Over the past few years, several colleges and universities across the country—USC, UCLA, Emerson, Columbia College Chicago—have started undergrad, graduate, and professional programs designed to educate aspiring writers on the craft and business of television writing.
Many, however, operate in classrooms… using traditional lectures, workshops, etc. …Which doesn’t mean they’re not great experiences—I haven’t gone to any of them, so I don’t know—but a new graduate program at Long Island University recently caught my eye as something uniquely different and valuable… and worth sharing with you here!
Founded by veteran TV and film writer Norman Steinberg (Blazing Saddles, Johnny Dangerously, Cosby), LIU’s M.F.A. in Writing & Producing For Television (located on its Brooklyn campus) doesn’t plop students into classrooms and lecture halls. It recreates the experience of writing and producing an actual television show—putting students into practical writers rooms and studios, where they write and produce a one-hour pilot! (They also have opportunities to work on half-hour comedies, if that’s their focus.)

> [Provided records]
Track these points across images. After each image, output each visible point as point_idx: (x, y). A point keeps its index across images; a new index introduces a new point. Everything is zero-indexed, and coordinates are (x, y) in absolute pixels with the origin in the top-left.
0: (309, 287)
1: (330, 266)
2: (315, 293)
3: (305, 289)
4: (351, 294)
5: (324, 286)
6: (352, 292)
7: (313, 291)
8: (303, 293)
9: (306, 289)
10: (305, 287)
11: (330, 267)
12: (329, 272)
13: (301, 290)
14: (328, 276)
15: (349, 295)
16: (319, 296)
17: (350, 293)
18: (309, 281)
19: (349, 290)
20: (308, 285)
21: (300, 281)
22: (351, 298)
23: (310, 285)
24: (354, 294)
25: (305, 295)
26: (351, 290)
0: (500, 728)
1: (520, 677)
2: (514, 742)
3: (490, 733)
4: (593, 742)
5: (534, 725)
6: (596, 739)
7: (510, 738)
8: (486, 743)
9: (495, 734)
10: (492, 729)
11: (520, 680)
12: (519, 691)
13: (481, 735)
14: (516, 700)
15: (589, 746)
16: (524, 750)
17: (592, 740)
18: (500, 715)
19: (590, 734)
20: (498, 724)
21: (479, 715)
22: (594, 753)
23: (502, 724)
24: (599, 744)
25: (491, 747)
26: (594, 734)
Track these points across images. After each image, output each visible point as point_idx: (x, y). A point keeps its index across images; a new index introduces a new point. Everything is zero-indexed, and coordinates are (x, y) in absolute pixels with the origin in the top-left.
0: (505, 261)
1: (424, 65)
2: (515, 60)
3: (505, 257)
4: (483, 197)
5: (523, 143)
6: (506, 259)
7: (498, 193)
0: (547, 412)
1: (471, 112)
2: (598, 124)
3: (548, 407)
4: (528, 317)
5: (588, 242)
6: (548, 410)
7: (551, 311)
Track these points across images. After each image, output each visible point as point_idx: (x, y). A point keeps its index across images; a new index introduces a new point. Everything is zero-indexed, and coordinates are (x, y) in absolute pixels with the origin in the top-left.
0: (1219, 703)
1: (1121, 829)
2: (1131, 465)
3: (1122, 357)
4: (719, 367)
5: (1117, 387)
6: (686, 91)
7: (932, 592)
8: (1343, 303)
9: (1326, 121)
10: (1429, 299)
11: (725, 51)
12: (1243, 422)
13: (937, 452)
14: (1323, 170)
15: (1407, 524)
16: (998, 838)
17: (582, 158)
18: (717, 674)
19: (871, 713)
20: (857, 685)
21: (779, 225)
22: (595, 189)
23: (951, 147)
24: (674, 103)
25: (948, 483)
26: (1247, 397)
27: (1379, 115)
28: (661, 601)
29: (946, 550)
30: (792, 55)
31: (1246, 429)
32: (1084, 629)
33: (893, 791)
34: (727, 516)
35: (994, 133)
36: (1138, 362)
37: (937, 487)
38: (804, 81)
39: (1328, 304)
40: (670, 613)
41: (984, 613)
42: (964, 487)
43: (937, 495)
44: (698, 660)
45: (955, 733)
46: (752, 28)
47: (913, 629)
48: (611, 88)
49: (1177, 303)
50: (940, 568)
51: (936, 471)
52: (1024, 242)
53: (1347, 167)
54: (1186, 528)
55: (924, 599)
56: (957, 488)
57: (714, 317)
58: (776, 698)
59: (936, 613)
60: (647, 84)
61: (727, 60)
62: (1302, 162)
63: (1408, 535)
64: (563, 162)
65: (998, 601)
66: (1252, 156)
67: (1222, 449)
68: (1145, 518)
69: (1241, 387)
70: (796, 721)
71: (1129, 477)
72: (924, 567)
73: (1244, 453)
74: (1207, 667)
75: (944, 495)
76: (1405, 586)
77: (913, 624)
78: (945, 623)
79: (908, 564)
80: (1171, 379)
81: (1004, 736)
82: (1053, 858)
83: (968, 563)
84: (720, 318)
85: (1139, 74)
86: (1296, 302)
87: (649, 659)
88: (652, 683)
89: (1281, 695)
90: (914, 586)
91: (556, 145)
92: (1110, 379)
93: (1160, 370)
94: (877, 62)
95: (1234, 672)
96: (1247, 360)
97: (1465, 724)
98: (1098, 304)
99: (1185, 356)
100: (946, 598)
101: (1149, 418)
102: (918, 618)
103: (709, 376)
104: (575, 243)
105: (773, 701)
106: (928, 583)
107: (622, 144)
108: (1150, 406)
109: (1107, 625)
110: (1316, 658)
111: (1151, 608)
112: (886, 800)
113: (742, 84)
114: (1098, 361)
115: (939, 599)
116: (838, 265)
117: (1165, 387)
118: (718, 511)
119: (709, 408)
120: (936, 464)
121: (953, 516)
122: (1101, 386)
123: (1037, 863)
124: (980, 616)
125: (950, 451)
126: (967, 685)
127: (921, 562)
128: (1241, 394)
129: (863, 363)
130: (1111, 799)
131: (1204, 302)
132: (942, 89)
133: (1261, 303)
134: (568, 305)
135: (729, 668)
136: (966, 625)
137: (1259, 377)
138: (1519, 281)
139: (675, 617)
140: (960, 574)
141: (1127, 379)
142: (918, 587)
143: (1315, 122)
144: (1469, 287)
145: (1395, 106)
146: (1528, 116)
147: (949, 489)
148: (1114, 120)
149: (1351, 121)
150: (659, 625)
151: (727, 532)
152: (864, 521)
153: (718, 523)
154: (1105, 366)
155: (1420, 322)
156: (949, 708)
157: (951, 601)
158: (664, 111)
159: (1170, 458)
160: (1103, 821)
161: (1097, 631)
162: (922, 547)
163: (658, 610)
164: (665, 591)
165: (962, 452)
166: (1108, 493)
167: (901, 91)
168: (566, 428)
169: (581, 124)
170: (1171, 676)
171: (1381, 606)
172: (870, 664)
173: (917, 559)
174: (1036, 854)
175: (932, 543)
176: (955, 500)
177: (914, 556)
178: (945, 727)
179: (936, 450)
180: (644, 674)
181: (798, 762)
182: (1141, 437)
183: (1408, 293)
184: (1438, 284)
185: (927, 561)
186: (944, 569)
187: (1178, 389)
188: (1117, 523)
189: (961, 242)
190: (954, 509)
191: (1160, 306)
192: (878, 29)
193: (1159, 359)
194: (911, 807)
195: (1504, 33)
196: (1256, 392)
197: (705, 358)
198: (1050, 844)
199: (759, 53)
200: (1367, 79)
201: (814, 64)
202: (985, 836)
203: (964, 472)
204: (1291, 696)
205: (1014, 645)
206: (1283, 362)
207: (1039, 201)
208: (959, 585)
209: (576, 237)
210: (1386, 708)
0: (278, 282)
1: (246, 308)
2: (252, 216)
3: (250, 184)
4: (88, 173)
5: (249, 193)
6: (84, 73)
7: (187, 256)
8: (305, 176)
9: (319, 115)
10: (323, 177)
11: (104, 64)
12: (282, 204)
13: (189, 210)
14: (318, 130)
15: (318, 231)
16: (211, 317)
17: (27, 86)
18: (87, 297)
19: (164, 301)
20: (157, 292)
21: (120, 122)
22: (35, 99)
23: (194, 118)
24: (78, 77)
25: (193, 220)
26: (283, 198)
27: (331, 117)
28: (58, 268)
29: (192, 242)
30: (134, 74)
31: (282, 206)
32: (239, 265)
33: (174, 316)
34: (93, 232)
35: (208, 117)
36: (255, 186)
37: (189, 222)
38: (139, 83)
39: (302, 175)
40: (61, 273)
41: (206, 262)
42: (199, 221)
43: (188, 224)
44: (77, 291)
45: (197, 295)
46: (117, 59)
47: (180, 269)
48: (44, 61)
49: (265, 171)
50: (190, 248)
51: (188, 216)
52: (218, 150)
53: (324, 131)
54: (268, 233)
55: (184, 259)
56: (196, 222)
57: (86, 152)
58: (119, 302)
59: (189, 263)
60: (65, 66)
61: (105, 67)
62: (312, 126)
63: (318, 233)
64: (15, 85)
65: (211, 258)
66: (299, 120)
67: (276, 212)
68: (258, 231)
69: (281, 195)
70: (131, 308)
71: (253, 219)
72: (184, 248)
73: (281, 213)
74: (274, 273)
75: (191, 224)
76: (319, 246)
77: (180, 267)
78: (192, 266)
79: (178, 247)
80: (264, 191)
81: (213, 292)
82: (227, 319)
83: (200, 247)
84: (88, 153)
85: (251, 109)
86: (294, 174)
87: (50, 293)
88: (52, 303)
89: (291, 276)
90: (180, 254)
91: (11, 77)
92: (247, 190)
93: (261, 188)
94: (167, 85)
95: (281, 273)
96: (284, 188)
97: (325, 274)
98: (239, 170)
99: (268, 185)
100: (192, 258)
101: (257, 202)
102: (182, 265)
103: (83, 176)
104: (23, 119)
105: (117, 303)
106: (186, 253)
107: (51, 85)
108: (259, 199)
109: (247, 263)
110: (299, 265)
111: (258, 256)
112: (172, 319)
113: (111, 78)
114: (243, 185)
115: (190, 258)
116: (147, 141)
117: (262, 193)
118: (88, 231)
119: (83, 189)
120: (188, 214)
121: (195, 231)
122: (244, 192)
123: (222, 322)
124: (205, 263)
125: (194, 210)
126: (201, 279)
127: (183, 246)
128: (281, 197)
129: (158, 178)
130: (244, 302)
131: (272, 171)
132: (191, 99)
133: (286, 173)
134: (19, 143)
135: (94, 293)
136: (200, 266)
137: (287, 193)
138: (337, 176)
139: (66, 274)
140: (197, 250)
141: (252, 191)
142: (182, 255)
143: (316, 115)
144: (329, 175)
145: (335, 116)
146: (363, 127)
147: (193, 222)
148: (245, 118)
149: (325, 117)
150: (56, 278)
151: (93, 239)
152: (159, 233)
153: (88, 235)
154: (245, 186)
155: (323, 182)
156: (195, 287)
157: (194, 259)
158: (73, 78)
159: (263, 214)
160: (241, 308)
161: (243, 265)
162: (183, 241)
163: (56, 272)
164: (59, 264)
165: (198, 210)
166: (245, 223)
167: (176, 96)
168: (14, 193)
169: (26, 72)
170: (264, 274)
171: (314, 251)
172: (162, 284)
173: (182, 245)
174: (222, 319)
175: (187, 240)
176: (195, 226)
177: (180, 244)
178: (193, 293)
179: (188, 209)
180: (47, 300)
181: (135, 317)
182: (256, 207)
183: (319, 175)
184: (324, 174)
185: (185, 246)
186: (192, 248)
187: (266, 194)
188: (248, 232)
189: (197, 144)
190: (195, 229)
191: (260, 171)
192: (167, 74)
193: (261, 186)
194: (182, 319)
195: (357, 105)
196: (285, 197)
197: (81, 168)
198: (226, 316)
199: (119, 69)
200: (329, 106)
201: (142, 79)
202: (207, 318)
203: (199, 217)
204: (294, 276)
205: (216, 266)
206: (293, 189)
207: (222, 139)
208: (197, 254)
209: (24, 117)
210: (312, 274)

> [Task instructions]
**1.** From the passage about television writing programs, list the schools named in its first sentence as having started programs in television writing.
**2.** Please pick up the passage about television writing programs after its last sentence and carry it forward.

> [Answer section]
**1.** USC, UCLA, Emerson, Columbia College Chicago

**2.**
To me, this is the exact type of TV-writing training program more schools need to embrace; writing TV is such a collaborative process, it can’t—and shouldn’t—be learned in traditional classrooms. Sure, you need to know all you can about structure and character and stakes and whatnot… but you also need to understand how to navigate the politics and relationships of a room, when to pitch and not to pitch, how to interact with showrunners, how to rewrite on set, etc. And those are things you can’t learn in the bubble of a classroom!
So last week, I caught up with Norman—who somehow has time to run the program, teach, and prepare his upcoming TV show, “Chemistry”—to chat about teaching, his incredible career, and breaking into television.
Here’s what he had to say…
ME: There are many schools and graduate programs focusing on television. But your program at Long Island University takes a bit of different approach, a more “real-world” approach. How is your program different… and what inspired you to start this program?
NORMAN: I don’t have to sit here and answer these inane fucking questions. I’m leaving.
The SOUND of retreating FOOTSTEPS is HEARD. A door is SLAMMED SHUT.
A Beat. Another Beat.
A door OPENS. Now, advancing FOOTSTEPS is HEARD.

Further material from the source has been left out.